◆ **Input data**:
[Start of section]
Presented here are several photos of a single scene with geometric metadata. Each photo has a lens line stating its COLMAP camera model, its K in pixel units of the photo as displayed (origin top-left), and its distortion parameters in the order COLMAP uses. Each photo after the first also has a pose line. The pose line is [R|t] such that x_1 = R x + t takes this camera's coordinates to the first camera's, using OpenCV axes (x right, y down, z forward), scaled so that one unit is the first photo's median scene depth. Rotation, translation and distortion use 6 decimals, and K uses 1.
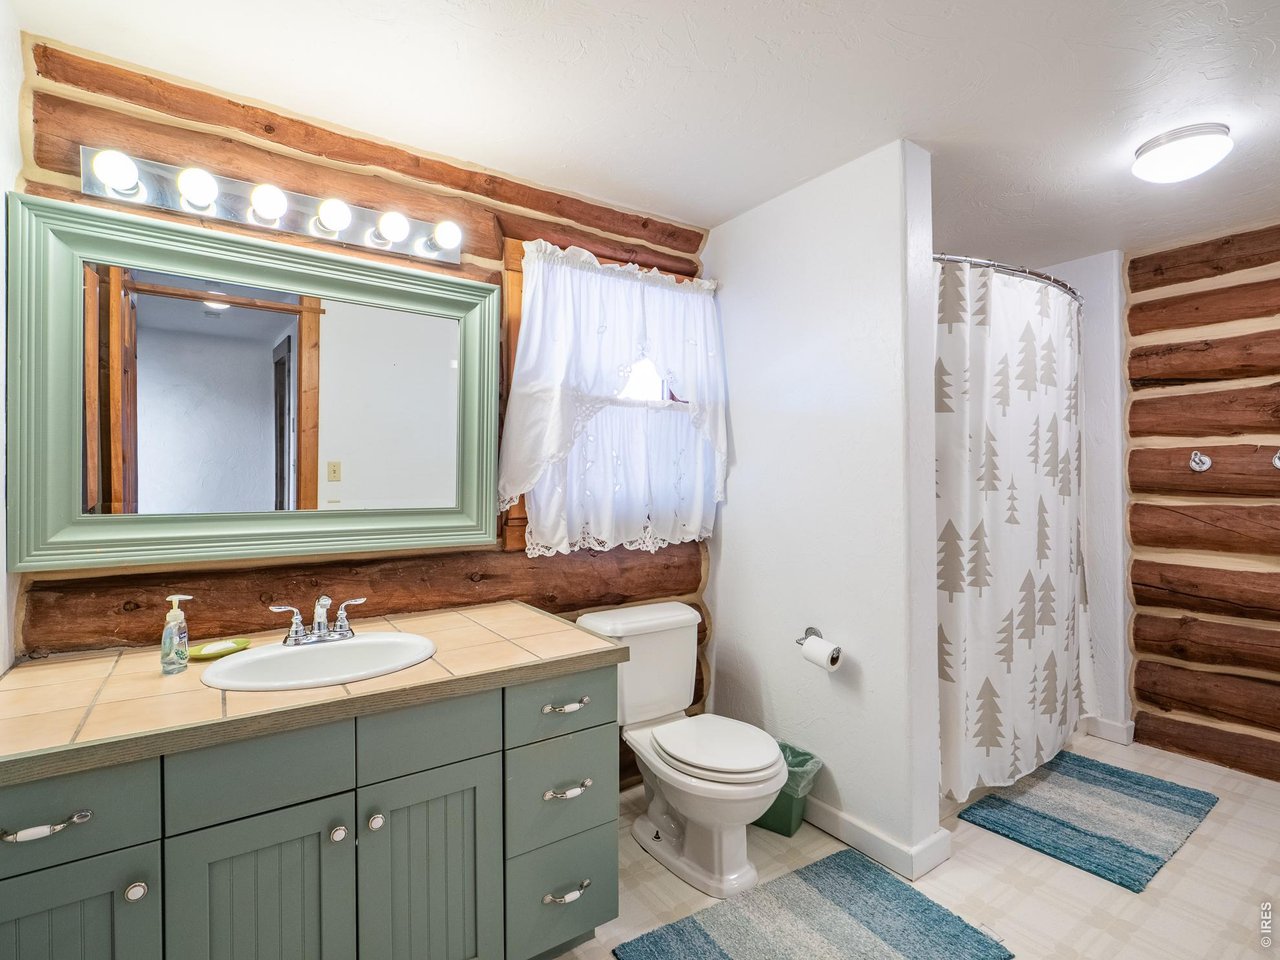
lens RADIAL K [[616.0, 0, 633.3], [0, 616.0, 477.4], [0, 0, 1]] dist [-0.008273, 0.000192]
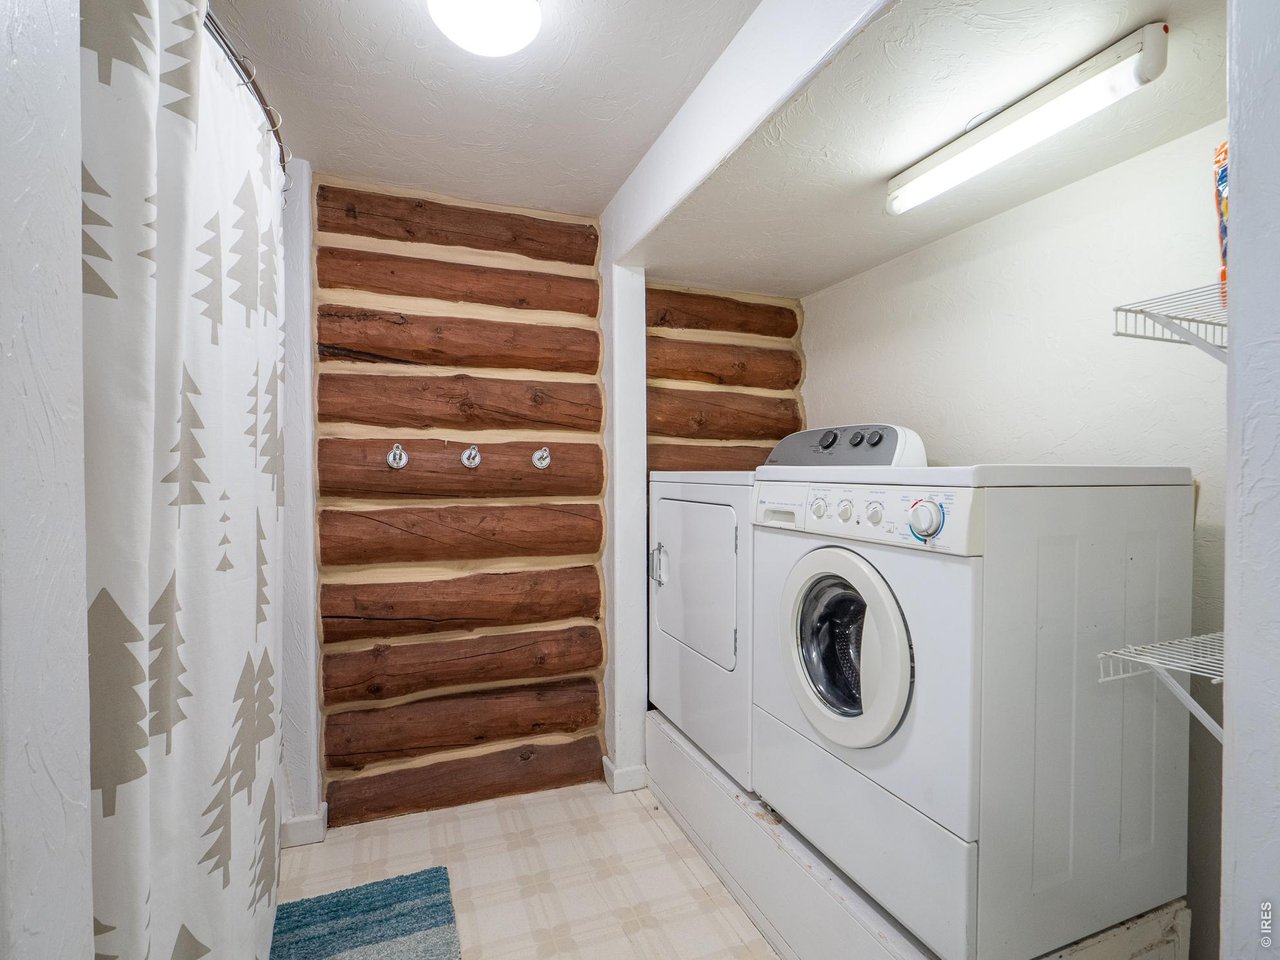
lens RADIAL K [[616.0, 0, 631.7], [0, 616.0, 477.7], [0, 0, 1]] dist [-0.008273, 0.000192]
pose [[0.239369, -0.000824, 0.970928, 0.190006], [-0.001574, 0.999998, 0.001237, 0.001021], [-0.970927, -0.001824, 0.239367, 0.486000]]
[End of section]
◆ **Your goal**: Reproduce all of the data above verbatim, leaving out the pictures.

◆ **Worked solution**:
Presented here are several photos of a single scene with geometric metadata. Each photo has a lens line stating its COLMAP camera model, its K in pixel units of the photo as displayed (origin top-left), and its distortion parameters in the order COLMAP uses. Each photo after the first also has a pose line. The pose line is [R|t] such that x_1 = R x + t takes this camera's coordinates to the first camera's, using OpenCV axes (x right, y down, z forward), scaled so that one unit is the first photo's median scene depth. Rotation, translation and distortion use 6 decimals, and K uses 1.
lens RADIAL K [[616.0, 0, 633.3], [0, 616.0, 477.4], [0, 0, 1]] dist [-0.008273, 0.000192]
lens RADIAL K [[616.0, 0, 631.7], [0, 616.0, 477.7], [0, 0, 1]] dist [-0.008273, 0.000192]
pose [[0.239369, -0.000824, 0.970928, 0.190006], [-0.001574, 0.999998, 0.001237, 0.001021], [-0.970927, -0.001824, 0.239367, 0.486000]]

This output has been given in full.